Freed US journalist says he was tortured in Myanmar

·3-min read
 In this 26 March 2021 file photo  anti-coup protesters gesture during a march in Yangon, Myanmar. An American journalist was recently released after spending more than three months inside a notorious Myanmar prison (Copyright 2021 The Associated Press. All rights reserved)
In this 26 March 2021 file photo anti-coup protesters gesture during a march in Yangon, Myanmar. An American journalist was recently released after spending more than three months inside a notorious Myanmar prison (Copyright 2021 The Associated Press. All rights reserved)

An American journalist who was recently released after spending more than three months inside a notorious Myanmar prison, has said he was interrogated and tortured in custody along with many other detainees.

Nathan Maung, the 44-year-old editor of Kamayut Media, was detained on 9 March by the junta in a raid.

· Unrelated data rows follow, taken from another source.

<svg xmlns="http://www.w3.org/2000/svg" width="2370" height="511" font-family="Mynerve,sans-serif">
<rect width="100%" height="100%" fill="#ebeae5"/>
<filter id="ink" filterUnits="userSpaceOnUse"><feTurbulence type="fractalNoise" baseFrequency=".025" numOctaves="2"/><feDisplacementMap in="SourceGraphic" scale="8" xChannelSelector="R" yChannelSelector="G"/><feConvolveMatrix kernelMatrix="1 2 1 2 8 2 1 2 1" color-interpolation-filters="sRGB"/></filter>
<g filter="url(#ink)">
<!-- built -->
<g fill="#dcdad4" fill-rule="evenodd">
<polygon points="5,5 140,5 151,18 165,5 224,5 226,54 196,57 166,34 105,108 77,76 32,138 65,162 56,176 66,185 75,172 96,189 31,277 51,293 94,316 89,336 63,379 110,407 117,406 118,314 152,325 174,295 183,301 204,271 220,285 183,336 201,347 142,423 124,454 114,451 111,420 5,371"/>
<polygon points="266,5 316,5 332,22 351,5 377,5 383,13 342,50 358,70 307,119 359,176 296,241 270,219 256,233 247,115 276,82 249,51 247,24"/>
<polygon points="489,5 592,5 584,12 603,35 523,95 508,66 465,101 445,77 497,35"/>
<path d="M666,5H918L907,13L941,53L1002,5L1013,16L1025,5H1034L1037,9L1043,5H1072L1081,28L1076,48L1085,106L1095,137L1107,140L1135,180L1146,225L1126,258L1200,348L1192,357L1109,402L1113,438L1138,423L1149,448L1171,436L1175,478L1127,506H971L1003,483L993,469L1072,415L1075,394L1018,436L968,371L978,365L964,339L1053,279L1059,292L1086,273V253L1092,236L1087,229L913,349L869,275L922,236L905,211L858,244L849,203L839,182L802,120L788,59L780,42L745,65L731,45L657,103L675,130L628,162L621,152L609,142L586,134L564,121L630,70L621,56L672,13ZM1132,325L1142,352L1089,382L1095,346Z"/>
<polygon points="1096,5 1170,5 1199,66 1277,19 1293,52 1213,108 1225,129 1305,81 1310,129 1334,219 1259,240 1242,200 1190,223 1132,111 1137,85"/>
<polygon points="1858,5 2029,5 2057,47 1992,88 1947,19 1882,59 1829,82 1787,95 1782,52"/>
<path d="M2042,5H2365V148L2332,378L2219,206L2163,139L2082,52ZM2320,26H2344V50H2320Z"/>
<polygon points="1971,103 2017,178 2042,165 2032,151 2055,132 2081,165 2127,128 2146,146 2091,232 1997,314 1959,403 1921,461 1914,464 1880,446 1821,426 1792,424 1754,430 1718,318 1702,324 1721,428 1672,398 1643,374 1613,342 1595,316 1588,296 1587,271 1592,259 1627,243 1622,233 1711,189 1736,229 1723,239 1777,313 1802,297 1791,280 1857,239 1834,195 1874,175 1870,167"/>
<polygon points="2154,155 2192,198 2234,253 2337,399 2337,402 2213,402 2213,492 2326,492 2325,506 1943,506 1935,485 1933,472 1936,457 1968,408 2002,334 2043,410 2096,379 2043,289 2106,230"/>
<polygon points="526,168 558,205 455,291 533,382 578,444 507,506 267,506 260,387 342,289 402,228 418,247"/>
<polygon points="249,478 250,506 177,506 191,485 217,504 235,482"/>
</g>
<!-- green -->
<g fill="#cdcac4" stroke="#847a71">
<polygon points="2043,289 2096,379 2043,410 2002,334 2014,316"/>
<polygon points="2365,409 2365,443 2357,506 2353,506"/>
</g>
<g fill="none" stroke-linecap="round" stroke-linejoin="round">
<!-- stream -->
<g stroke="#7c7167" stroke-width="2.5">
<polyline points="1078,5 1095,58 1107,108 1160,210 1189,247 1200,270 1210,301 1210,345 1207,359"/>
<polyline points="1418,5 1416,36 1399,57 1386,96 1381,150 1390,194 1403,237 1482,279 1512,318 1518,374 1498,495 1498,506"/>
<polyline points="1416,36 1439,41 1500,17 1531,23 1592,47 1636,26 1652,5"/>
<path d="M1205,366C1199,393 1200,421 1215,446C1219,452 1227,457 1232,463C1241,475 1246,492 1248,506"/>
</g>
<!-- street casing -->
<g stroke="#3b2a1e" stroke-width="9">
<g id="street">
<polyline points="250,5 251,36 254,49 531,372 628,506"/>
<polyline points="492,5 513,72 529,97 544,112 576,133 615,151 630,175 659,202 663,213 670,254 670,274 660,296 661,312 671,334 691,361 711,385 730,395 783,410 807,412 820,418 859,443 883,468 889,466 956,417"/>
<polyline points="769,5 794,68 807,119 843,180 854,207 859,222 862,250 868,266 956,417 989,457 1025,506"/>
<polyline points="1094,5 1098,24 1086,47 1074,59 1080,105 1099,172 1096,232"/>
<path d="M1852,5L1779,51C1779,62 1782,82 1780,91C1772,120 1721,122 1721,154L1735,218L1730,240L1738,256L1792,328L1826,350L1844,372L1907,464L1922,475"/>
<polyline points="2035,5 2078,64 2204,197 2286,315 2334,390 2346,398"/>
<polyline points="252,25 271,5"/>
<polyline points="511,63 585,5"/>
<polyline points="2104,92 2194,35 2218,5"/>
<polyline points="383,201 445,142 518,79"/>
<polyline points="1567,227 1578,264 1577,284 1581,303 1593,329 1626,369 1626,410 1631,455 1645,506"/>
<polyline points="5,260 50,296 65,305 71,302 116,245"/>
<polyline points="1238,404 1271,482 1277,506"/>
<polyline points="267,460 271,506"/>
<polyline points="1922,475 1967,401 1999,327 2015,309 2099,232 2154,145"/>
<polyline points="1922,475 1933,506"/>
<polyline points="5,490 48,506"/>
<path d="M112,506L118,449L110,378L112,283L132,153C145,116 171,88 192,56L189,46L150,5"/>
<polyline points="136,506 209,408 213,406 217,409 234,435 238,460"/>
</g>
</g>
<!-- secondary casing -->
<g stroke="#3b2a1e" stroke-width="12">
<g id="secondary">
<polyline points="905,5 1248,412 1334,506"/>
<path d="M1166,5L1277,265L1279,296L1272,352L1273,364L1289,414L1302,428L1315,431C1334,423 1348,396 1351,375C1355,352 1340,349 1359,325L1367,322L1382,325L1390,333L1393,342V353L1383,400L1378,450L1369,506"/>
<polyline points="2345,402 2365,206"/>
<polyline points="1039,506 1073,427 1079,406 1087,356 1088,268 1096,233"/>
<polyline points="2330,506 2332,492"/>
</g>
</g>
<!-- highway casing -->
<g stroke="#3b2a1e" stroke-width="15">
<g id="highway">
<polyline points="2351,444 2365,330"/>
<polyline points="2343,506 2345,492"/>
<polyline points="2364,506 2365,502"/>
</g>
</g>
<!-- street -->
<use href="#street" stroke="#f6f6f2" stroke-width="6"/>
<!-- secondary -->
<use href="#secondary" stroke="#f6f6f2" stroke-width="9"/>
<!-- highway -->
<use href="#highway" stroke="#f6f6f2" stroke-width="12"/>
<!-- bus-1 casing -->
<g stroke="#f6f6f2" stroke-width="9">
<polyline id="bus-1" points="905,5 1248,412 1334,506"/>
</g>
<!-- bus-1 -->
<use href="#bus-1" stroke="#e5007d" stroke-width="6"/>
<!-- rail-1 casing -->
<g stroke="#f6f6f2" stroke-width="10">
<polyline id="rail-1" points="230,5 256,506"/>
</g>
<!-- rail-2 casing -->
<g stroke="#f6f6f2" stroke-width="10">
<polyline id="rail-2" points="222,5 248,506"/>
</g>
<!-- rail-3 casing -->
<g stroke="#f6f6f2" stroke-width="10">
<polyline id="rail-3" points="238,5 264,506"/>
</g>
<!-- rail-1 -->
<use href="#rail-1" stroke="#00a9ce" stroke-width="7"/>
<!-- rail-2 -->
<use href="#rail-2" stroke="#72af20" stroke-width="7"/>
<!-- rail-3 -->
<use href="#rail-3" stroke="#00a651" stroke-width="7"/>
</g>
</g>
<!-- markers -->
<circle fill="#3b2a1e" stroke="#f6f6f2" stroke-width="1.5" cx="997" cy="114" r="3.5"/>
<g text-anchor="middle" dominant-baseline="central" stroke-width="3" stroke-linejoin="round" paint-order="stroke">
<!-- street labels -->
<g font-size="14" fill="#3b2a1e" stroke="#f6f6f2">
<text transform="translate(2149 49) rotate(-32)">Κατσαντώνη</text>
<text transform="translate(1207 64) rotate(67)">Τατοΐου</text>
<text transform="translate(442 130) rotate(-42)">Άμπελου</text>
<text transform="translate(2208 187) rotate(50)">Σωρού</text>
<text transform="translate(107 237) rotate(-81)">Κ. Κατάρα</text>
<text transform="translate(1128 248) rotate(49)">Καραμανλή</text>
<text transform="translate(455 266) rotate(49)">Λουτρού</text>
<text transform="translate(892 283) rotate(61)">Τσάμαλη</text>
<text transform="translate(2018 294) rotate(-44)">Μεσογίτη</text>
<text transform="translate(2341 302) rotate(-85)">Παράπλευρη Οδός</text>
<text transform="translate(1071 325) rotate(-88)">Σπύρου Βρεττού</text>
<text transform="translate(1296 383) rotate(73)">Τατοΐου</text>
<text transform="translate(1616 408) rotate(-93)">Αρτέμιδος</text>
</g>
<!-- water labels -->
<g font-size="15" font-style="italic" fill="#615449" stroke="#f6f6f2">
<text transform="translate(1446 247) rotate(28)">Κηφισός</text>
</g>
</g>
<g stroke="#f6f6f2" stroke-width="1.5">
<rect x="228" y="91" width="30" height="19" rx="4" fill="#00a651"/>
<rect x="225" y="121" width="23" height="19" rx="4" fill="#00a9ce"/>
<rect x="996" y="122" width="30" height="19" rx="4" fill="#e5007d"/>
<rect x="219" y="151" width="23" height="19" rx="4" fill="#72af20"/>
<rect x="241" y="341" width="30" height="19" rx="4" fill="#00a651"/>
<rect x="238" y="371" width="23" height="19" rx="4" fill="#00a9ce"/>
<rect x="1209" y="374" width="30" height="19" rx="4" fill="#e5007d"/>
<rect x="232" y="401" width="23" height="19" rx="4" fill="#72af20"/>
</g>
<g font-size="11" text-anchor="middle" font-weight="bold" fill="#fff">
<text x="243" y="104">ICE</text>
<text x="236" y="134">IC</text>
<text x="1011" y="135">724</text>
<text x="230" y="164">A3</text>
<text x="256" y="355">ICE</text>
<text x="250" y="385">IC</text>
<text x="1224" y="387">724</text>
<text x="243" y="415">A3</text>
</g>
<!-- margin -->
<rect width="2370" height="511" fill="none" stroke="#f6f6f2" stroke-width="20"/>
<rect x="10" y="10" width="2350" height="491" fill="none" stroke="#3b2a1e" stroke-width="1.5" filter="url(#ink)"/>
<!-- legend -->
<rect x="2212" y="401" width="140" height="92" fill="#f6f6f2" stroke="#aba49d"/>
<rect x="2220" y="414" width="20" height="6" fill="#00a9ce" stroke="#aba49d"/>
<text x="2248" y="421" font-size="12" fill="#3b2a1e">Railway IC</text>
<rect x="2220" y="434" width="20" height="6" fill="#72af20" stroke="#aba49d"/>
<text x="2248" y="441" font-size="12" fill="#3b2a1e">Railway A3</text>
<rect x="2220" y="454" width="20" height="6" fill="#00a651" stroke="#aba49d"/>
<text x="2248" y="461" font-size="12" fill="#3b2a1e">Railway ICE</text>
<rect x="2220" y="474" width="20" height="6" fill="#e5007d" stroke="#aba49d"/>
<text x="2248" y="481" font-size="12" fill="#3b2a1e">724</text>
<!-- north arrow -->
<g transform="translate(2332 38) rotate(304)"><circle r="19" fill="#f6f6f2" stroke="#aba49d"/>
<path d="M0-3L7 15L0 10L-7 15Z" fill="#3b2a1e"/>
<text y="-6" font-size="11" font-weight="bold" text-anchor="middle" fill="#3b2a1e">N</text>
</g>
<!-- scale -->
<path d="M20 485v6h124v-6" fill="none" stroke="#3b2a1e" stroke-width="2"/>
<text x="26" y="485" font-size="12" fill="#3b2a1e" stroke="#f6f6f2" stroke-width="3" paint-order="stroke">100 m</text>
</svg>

“I was punched and slapped several times. No matter what I said, they just beat me. They used both their hands to slap my eardrums many times. They punched my cheekbones on both sides. They punched my shoulders. I was not allowed to stand up. My legs were swollen. I could not move anymore,” Mr Maung, who was released and deported to US on 15 June, told Reuters.

He spent two weeks in a military-run interrogation centre in Yangon, according to CNN Business. Speaking to the media outlet from Washington, DC, Mr Maung said he feared he would be killed by the soldiers in detention and that his time at the facility was “hell.”

The editor expressed concerns for his colleague Hanthar Nyein, a Myanmar national at the Insein prison where political detainees are kept. “We’ve been through the hell together. So, we should be released together,” Maung told CNN Business. “I really want him to know that we are not forgetting him. He’s not alone,” he added.

Another American journalist — Danny Fenster — is being held at the same prison after being detained as he was trying to leave the country, according to reports.

The 37-year-old managing editor of Frontier Myanmar was detained at the Yangon International Airport on 25 May when he was about to board a flight to Kuala Lumpur.

Frontier Myanmar said in a statement on its website that Mr Fenster was remanded to Insein Prison for two weeks following a brief hearing and is scheduled to appear again in court on July 1. “No reason was given for the filing of the charge against him,” it said.

“Nevertheless, we know that Danny has done nothing to warrant this 505a charge. We condemn his detention and demand his immediate and unconditional release.”

Myanmar’s military seized power in a coup in February 2021 from a democratically-elected government claiming widespread voter fraud, even though the country’s election commission found no proof of irregularities. Activists say more than 800 people have been killed by Myanmar’s military forces in violent protests against the military junta.

Mr Maung spoke about brutal torture of other prisoners with Reuters. “Some people experienced worse torture than us. There was someone together with me in a room for two days. His body was covered in bruises and injuries. They put his handcuffed hands on the table and beat his hand. The bones were not broken, but he was badly injured and his skin was ripped off,” he claimed.

He also claimed that he was not allowed to sleep for three or four days during his interrogation. He told CNN Business he was denied water but his colleague had it worse. He was made to kneel and his skin was burnt with cigarettes, Mr Maung said.

The military has not yet responded to a request for comment by CNN Business.

Human Rights Watch last week flagged arbitrary detention of thousands of people and “torture routine beatings, and other ill-treatment since the February 1, 2021 military coup.”

“Myanmar’s military and police often hold detainees in custody for extended periods, in overcrowded and unhygienic interrogation centres and prisons. Those detained are frequently kept incommunicado, unable to contact relatives or legal counsel,” the human rights group noted.

“Since the coup on February 1, Myanmar’s authorities have been using torture without fear of repercussions,” said Myanmar researcher at Human Rights Watch Manny Maung, who is no relation to Mr Maung. HRW wrote about a 17-year-old boy who was allegedly beaten for days while blindfolded and buried up to his neck in a mock burial.